The Omen 

Directed by John Moore

In our End Times culture it only makes sense that Rupert Murdoch-owned Twentieth Century Fox would reuse one of their own reactionary moneymakers to further stoke the fires of eschatological fear. The original Omen successfully exploited religious superstition for its scares, but the film’s Book of Revelations preposterousness has also long been overshadowed by Rosemary’s Baby and The Exorcist, the unjustly more iconic late-60s to mid-70s demonic child horror movies. If the almost entirely faithful remake works, then, it also leaves one slightly unsatisfied enough to want to (re)discover the Richard Donner 1976 masterpiece — and thus John Moore’s “update” isn’t entirely superfluous.

It’s also quite excellent in a workmanlike manner. Knowing enough not to disturb the original’s tense narrative build and haunting atmosphere, screenwriter David Seltzer and Moore stick with the elements that make the story of an American diplomat who unwittingly adopts the son of the devil genuinely unsettling. The violent, sometimes shocking set-pieces may be rushed and the actors (aside from a delightfully wicked turn by Rosemary’s Mia Farrow as Satan’s favorite nanny) less convincing, but it’s all there — the birthday party suicide, the impaled priest, the creepy kid — playing on your primitive nightmares like a perfectly delivered church sermon.

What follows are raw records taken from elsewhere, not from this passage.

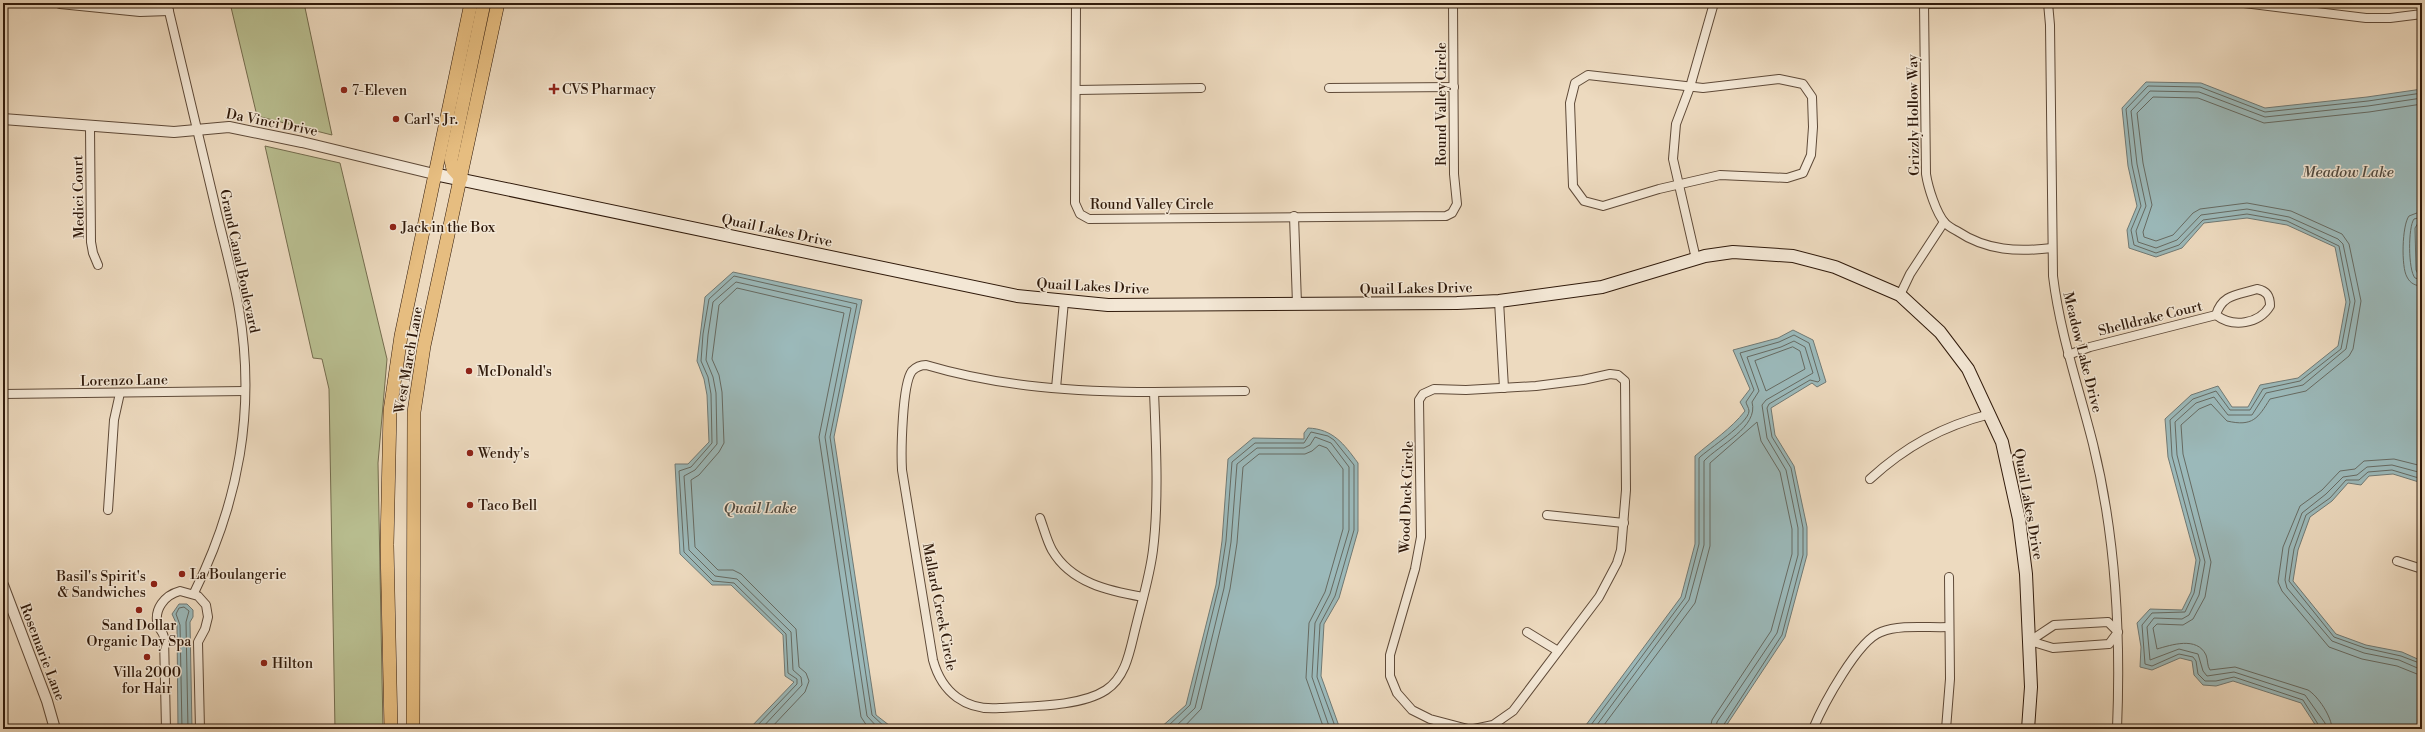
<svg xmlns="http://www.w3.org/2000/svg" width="2425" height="732" font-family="'Libre Bodoni',serif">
<rect width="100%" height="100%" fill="#eddabf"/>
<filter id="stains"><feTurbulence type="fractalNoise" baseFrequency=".005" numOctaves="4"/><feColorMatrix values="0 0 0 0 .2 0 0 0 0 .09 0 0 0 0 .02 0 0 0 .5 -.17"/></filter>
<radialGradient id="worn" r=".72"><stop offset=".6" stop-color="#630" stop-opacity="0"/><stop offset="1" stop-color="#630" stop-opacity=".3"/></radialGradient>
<g fill="#b9bf91" stroke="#746c4e">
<polygon points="230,3 304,3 332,135 257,116"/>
<polygon points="265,146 340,163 387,359 378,463 383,729 335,729 329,389 322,359 313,358"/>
</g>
<g fill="#9bb9ba" stroke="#707974">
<polygon points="2146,82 2201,83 2265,108 2367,97 2422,89 2422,224 2419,228 2420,270 2422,275 2422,483 2393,474 2369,476 2361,485 2348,483 2332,501 2310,517 2298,550 2293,581 2336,634 2366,645 2402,652 2422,661 2422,729 2318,729 2301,703 2233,681 2216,686 2203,685 2194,675 2192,661 2180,658 2152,670 2140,667 2141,647 2137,623 2150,609 2182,610 2191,592 2196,560 2168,457 2165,419 2191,395 2218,386 2232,407 2248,407 2260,385 2298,378 2338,346 2346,302 2335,247 2287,225 2247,218 2204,223 2182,248 2156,257 2129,248 2127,230 2137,206 2128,166 2122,108"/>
<polygon points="733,272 862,300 834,437 876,715 894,729 749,729 794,682 785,676 783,635 731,585 712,585 680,554 675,464 688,464 709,442 707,395 704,379 697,361 705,297"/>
<path d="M1793 330 1813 340 1826 382 1817 387 1812 383 1771 408 1775 435 1794 466 1807 527V555L1785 637 1724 729H1583L1681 597 1695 544V456C1712 441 1731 429 1745 411L1740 402 1750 389 1733 350 1778 338Z"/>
<path d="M1308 428C1333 429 1344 444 1358 463V531L1339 598 1324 624 1321 676 1340 729H1159L1186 705 1216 585 1222 541 1228 459 1253 438 1304 439V433Z"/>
<polygon points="179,604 187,604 193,610 193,617 190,622 192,729 178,729 177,625 172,614"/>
</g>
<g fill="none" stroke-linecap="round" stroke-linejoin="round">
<g stroke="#666a62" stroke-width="1">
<path d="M2422 211 2409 216C2402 225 2401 267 2407 277 2410 283 2415 286 2422 286"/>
<path d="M2422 217 2414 219C2408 227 2408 270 2415 278L2422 280"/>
<polyline points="2422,222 2418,223 2415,228 2416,270 2418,274 2422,275"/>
<polygon points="1793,347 1800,351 1805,369 1766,391 1755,361"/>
<polyline points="2422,466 2394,459 2364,461 2355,469 2340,471 2322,490 2300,506 2283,547 2278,582 2282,591 2329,647 2362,659 2397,666 2422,676"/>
<polyline points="2422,473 2392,465 2367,467 2357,475 2343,477 2326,494 2302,513 2289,548 2285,580 2287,588 2332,641 2364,653 2399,660 2422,670"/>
<polyline points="2422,479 2392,470 2368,472 2359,480 2346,480 2330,498 2306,515 2294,549 2289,581 2334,637 2365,648 2401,656 2422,664"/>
<polyline points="182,729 180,625 176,614 179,608 184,607 189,611 186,622 188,729"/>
<polyline points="754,729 797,684 797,679 788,673 786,634 734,583 713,581 684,552 679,471 691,467 712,443 711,394 708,377 701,361 703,334 709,299 734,276 857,304 830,437 872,715 887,729"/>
<polyline points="761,729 802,685 801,677 793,670 791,632 737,579 715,576 689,550 684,476 695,470 717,444 716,393 713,377 706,360 708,335 713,302 736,282 851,308 825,437 867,716 879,729"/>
<polyline points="770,729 805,692 809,681 806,673 799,667 796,629 741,574 733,570 718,570 695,547 691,480 699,475 719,452 724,443 722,392 719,375 712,359 719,305 737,288 844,313 819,437 861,717 869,729"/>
<polyline points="1165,729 1190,705 1219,586 1226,541 1232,462 1255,443 1304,443 1311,432 1328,436 1334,440 1354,465 1354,530 1335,596 1320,624 1317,677 1336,729"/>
<polyline points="1173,729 1195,708 1224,588 1231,542 1237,464 1257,448 1304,448 1310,445 1315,437 1331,443 1349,467 1349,530 1330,594 1315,623 1312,677 1330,729"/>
<polyline points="1182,729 1201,709 1230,589 1237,543 1243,467 1259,454 1305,454 1312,451 1319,445 1327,448 1343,469 1343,529 1325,592 1309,623 1306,678 1324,729"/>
<path d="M1588 729 1685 598 1699 544V458C1708 449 1749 423 1749 411 1749 408 1746 404 1746 402L1754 390 1740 353 1779 342 1794 335 1809 343 1820 380 1818 382 1810 380 1769 404 1767 408 1772 437 1791 468 1803 528V555L1782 635 1721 729"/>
<path d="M1594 729 1689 600 1704 545V461C1719 445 1759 427 1752 402L1759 391 1747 357 1781 347 1794 341 1805 347 1813 373 1766 400 1762 405 1767 438 1786 470 1798 528V555L1777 633 1717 722 1716 729"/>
<polyline points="1601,729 1695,603 1710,546 1710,463 1757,422 1761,441 1780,472 1792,529 1792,554 1771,631 1712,720 1710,729"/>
<polyline points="2321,729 2303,700 2234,677 2216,681 2205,681 2198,674 2196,661 2193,657 2179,654 2152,666 2145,664 2142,625 2152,613 2185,612 2194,593 2200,560 2172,456 2170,420 2193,399 2216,391 2230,410 2250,410 2263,389 2300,381 2341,349 2350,302 2339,246 2287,221 2247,214 2203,220 2179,245 2156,253 2134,245 2131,230 2141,206 2132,165 2126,109 2148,86 2200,87 2265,112 2368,101 2422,93"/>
<polyline points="2326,729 2325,723 2305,695 2234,672 2207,676 2203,671 2198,654 2179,649 2150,660 2147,627 2154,618 2182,619 2189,615 2199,595 2205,562 2177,455 2175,422 2196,403 2214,397 2228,415 2252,415 2266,393 2303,385 2346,349 2355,301 2343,244 2338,239 2289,217 2247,209 2201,215 2177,240 2156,248 2138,242 2136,231 2146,206 2137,164 2131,111 2150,91 2199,92 2265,117 2368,106 2422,98"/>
<path d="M2332 729C2332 717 2318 696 2308 690L2235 667 2210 670C2207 666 2208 660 2206 655 2197 636 2171 645 2157 649L2153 628 2157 624 2183 625 2193 619 2205 597 2211 562 2183 454 2181 425 2199 409 2211 404 2227 421C2253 427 2258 418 2270 399L2306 391 2349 356 2353 349 2361 301 2349 244 2342 234 2291 211 2247 203 2200 209 2193 213 2173 235 2156 241 2144 237 2143 232 2152 205 2143 163 2137 113 2153 97 2198 98 2264 123 2369 112 2422 104"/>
</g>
<defs>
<g id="minor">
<path d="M167 3C183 70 199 138 215 205 223 240 233 274 239 309 256 410 239 502 194 593"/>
<polyline points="1076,3 1075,203 1080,214 1089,219 1446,216 1452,213 1457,204 1454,174 1453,3"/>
<path d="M1924 3 1926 174C1928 187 1936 213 1945 223 1948 226 1953 229 1957 231 1987 251 2018 252 2052 248"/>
<path d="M2048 3 2050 25 2053 276C2060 334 2079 388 2093 444 2116 537 2121 633 2117 729"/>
<polyline points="2244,3 2366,18 2390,18 2422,14"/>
<polyline points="60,4 140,12 169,11"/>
<polyline points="1924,4 2031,3"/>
<polygon points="1588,75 1703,88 1779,79 1803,84 1812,97 1813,127 1811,155 1803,173 1787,178 1720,175 1659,189 1603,206 1584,201 1573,186 1570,103 1575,83"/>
<polyline points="1329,88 1454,87"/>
<polyline points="1077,90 1201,88"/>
<polyline points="90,127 91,242 93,253 98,265"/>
<polyline points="1294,216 1297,304"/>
<polyline points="1696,259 1673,159 1676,124 1690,87 1714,3"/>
<path d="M2257 289C2267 291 2270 296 2270 306 2259 324 2233 328 2216 315 2222 294 2238 295 2257 289Z"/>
<polyline points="1900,295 1910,274 1944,222"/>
<polyline points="1499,301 1504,388"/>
<polyline points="2068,355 2090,347 2216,315"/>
<path d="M926 365C1000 387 1077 392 1154 392 1156 441 1159 502 1153 550 1150 575 1142 601 1136 626 1130 649 1127 676 1106 690 1080 707 1030 706 1000 708 966 711 942 693 933 660L902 470C901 452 902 384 912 371 916 367 921 365 926 365Z"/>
<polyline points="1056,388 1064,301"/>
<polyline points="1154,392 1245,391"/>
<polyline points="3,394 245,391"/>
<path d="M1870 479C1906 446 1943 426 1990 414"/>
<polyline points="108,510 114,420 120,393"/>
<polyline points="1547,515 1624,523"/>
<path d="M1040 518C1044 529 1047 541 1052 550 1071 583 1109 591 1143 597"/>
<polyline points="2397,561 2422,569"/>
<polygon points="2108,622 2118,632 2109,644 2053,648 2030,641 2054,625"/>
<polyline points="1527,632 1558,651"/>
<path d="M166 729 164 637C163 632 160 630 158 626 153 609 165 595 180 591L198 596 206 605 208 617 205 629 198 642 200 729"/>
<polyline points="1468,729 1430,719 1412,710 1397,693 1390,676 1390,655 1415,569 1421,537 1419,400 1423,394 1434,389 1466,390 1536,386 1583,380 1610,374 1618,375 1625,381 1626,490 1621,550 1617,563 1599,597 1513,711 1493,725 1474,729"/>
<path d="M1813 729C1823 705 1858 640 1881 632 1901 624 1928 628 1949 627"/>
<polyline points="1946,729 1950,679 1949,577"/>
</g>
<g id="tertiary">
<polyline points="3,119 174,132 229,127 302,142 434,174"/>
<polyline points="3,585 47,701 55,729"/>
</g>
<polyline id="secondary" points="434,174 1017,296 1108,305 1457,303 1499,301 1602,287 1705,256 1733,252 1793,256 1835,267 1900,295 1940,332 1968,369 2002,442 2019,519 2026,574 2031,687 2028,729"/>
<g id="primary">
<polyline points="461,178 453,169 451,160 484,3"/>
<polyline points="391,729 387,545 390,411 401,336 471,3"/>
<polyline points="413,729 414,412 424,346 498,3"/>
</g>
</defs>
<use href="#minor" stroke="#5f4a38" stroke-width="10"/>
<use href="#tertiary" stroke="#5f4a38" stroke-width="12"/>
<use href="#secondary" stroke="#301a0b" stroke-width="14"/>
<use href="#primary" stroke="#301a0b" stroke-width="14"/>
<use href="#minor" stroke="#f3e7d5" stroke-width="8"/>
<use href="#tertiary" stroke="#f3e7d5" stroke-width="10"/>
<use href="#secondary" stroke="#f3e7d5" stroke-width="12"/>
<use href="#primary" stroke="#e6bd80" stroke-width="13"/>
</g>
<g fill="#8f2418" stroke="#f3e7d5" stroke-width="1.5">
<path d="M552 83h4v4h4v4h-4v4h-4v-4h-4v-4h4z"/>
<circle cx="344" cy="90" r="4"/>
<circle cx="396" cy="119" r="4"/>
<circle cx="393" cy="227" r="4"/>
<circle cx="469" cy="371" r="4"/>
<circle cx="470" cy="453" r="4"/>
<circle cx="470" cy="505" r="4"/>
<circle cx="182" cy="574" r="4"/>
<circle cx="154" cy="584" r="4"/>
<circle cx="139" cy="610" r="4"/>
<circle cx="147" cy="657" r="4"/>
<circle cx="264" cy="663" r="4"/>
</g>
<g text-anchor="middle" stroke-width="3" stroke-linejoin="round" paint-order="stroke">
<g font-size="14" fill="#301a0b" stroke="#f3e7d5" text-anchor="start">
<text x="562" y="94">CVS Pharmacy</text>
<text x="352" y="95">7-Eleven</text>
<text x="404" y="124">Carl's Jr.</text>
<text x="401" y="232">Jack in the Box</text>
<text x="477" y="376">McDonald's</text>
<text x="478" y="458">Wendy's</text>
<text x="478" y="510">Taco Bell</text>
<text x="190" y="579">La Boulangerie</text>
<text x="146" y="581" text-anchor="end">Basil's Spirit's<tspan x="146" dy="16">&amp; Sandwiches</tspan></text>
<text x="139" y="630" text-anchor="middle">Sand Dollar<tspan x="139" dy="16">Organic Day Spa</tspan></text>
<text x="272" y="668">Hilton</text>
<text x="147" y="677" text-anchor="middle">Villa 2000<tspan x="147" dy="16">for Hair</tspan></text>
</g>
<g font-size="14" fill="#301a0b" stroke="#f3e7d5">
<text transform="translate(1441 104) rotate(-90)" y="5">Round Valley Circle</text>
<text transform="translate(1913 115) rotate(-91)" y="5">Grizzly Hollow Way</text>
<text transform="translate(272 122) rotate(11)" y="5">Da Vinci Drive</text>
<text transform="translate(78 197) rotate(-91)" y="5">Medici Court</text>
<text x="1152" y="209">Round Valley Circle</text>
<text transform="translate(777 230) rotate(12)" y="5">Quail Lakes Drive</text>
<text transform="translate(240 261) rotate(78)" y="5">Grand Canal Boulevard</text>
<text transform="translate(1093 286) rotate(3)" y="5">Quail Lakes Drive</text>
<text transform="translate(1416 288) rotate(-1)" y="5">Quail Lakes Drive</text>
<text transform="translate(2150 318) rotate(-14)" y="5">Shelldrake Court</text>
<text transform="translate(2083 352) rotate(76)" y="5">Meadow Lake Drive</text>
<text transform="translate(408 360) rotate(-80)" y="5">West March Lane</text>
<text transform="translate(124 380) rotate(-1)" y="5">Lorenzo Lane</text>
<text transform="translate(1406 497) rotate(-88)" y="5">Wood Duck Circle</text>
<text transform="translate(2029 504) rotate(80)" y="5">Quail Lakes Drive</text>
<text transform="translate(940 607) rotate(79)" y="5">Mallard Creek Circle</text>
<text transform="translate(43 652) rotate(69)" y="5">Rosemarie Lane</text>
</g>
<g font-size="15" font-style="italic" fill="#504a40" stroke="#f3e7d5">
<text x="2348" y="177">Meadow Lake</text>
<text x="760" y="513">Quail Lake</text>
</g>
</g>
<rect width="2425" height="732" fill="none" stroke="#eddabf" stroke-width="16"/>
<rect x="4" y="4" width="2417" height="724" fill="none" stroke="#301a0b" stroke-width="2"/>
<rect x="8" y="8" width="2409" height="716" fill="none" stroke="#301a0b"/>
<rect width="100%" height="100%" filter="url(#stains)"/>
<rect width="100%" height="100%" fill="url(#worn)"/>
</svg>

The only controversial addition is a prelude aligning the advent of the Antichrist to recent large-scale tragedies, 9/11 and Hurricane Katrina included. Whether tasteless or not, accounting for such politically charged events in purely biblical terms evokes the Bushist doctrine of Manichean ignorance even more strongly than the simple existence of a millennial Omen remake. Perhaps the film’s suggestion that the Antichrist will use politics — in particular, the presidency — for his rise to power evens things out.